ソウル中央地検は1月24日、職権乱用などの疑いで、前最高裁長官の梁承泰容疑者(70)を逮捕した。最高裁長官経験者の逮捕は、憲政史上初めてのことだという。

「梁氏は徴用工裁判による日韓関係の悪化を懸念する朴槿恵政権(当時)の意向を受け、判決言い渡しを遅らせたり、担当判事らに原告勝訴の二審判決を破棄するよう求めたりした疑いがかけられています」(ソウル特派員)

徴用工裁判は文在寅政権発足後に大きく動いた。最高裁が新日鉄住金に賠償を命じる確定判決を言い渡したのは昨年10月のこと。
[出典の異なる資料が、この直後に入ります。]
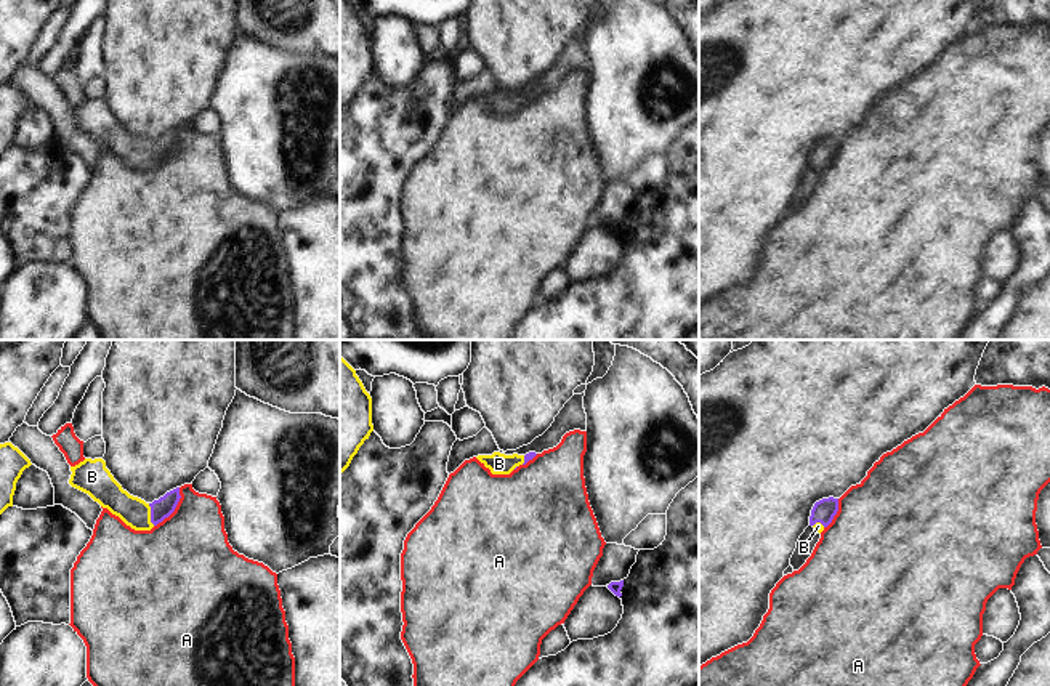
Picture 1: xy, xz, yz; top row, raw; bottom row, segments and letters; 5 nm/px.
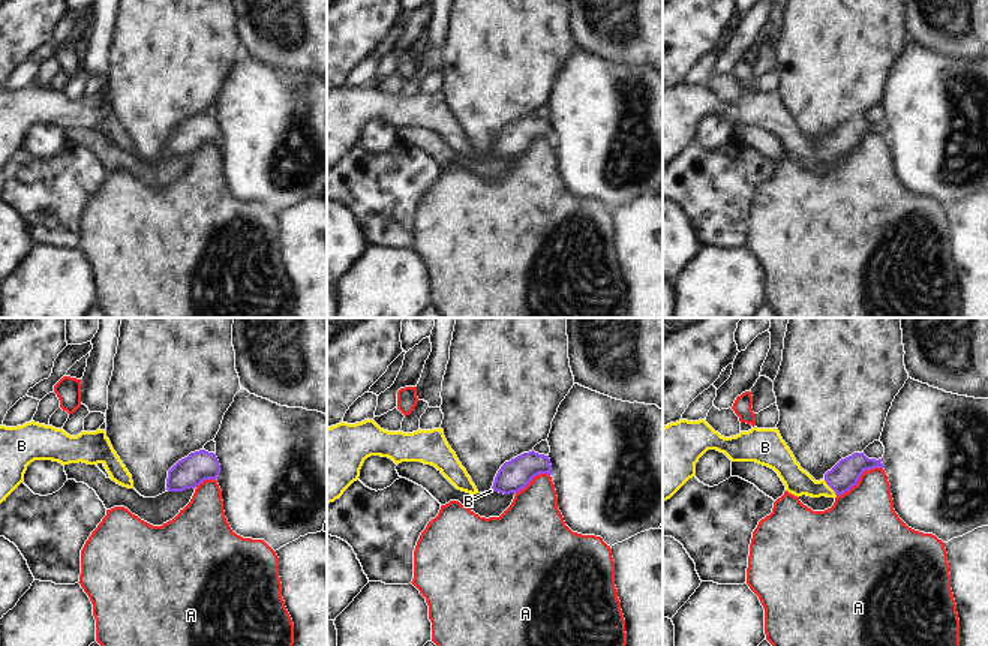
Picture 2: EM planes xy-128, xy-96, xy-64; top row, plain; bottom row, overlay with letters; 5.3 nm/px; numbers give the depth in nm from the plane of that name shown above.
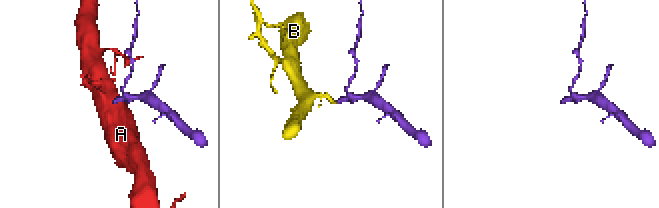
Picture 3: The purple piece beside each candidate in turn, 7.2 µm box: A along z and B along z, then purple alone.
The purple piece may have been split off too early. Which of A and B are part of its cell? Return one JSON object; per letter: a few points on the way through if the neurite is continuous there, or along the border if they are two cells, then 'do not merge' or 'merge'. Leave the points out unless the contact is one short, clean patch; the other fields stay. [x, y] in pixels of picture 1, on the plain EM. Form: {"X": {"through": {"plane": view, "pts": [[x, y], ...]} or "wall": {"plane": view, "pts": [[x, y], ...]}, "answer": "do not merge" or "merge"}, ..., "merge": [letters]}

最高裁は三菱重工業にも同様の確定判決を出し、他の下級審でも日本企業の敗訴が続いている。

「徴用工裁判で文政権が“反日姿勢”を取り続けるのは、支持母体である市民団体の影響が強いからです」(同前)

それが、徴用工裁判をかねてから支援している「民族問題研究所」だ。

■「民族問題研究所」とは一体どんな団体なのか?

「盧武鉉政権時代、植民地時代に日本に協力した韓国人の名前を列挙した親日人名辞典を作り、バッシングを続ける“親日派狩り”が起きました。その中心的役割を担っていたのが、民族問題研究所です。慰安婦問題における『挺対協』のような存在でしょう」(韓国人ジャーナリスト)

そして、盧大統領の最側近として秘書室長だった文氏が政権を取ったことで、民族問題研究所は改めて影響力を持つようになったのだ。

「彼らは『韓日間の歴史問題の清算』を掲げて活動しており、徴用工裁判支援もその活動の一つなのです」(同前)

民族問題研究所は昨年8月29日、ソウル市龍山区に「植民地歴史博物館」をオープンさせた。韓国にとって8月29日は、日韓併合が行われた「庚戌国恥日」だ。

博物館の紹介文には彼らの思想がよく表れている。

〈日本帝国主義による侵奪の歴史と、それに加担した親日派の行為、輝かしい抗日闘争の歴史を記録し、展示する韓国初の日帝強占期専門歴史博物館です〉

つまり歴史問題を持ち出し、反日活動をすることが市民団体のアイデンティティーとなっており、文政権もそれに追随しているという構図だ。

梁前最高裁長官の逮捕は再び始まった“親日派狩り”の象徴なのかもしれない。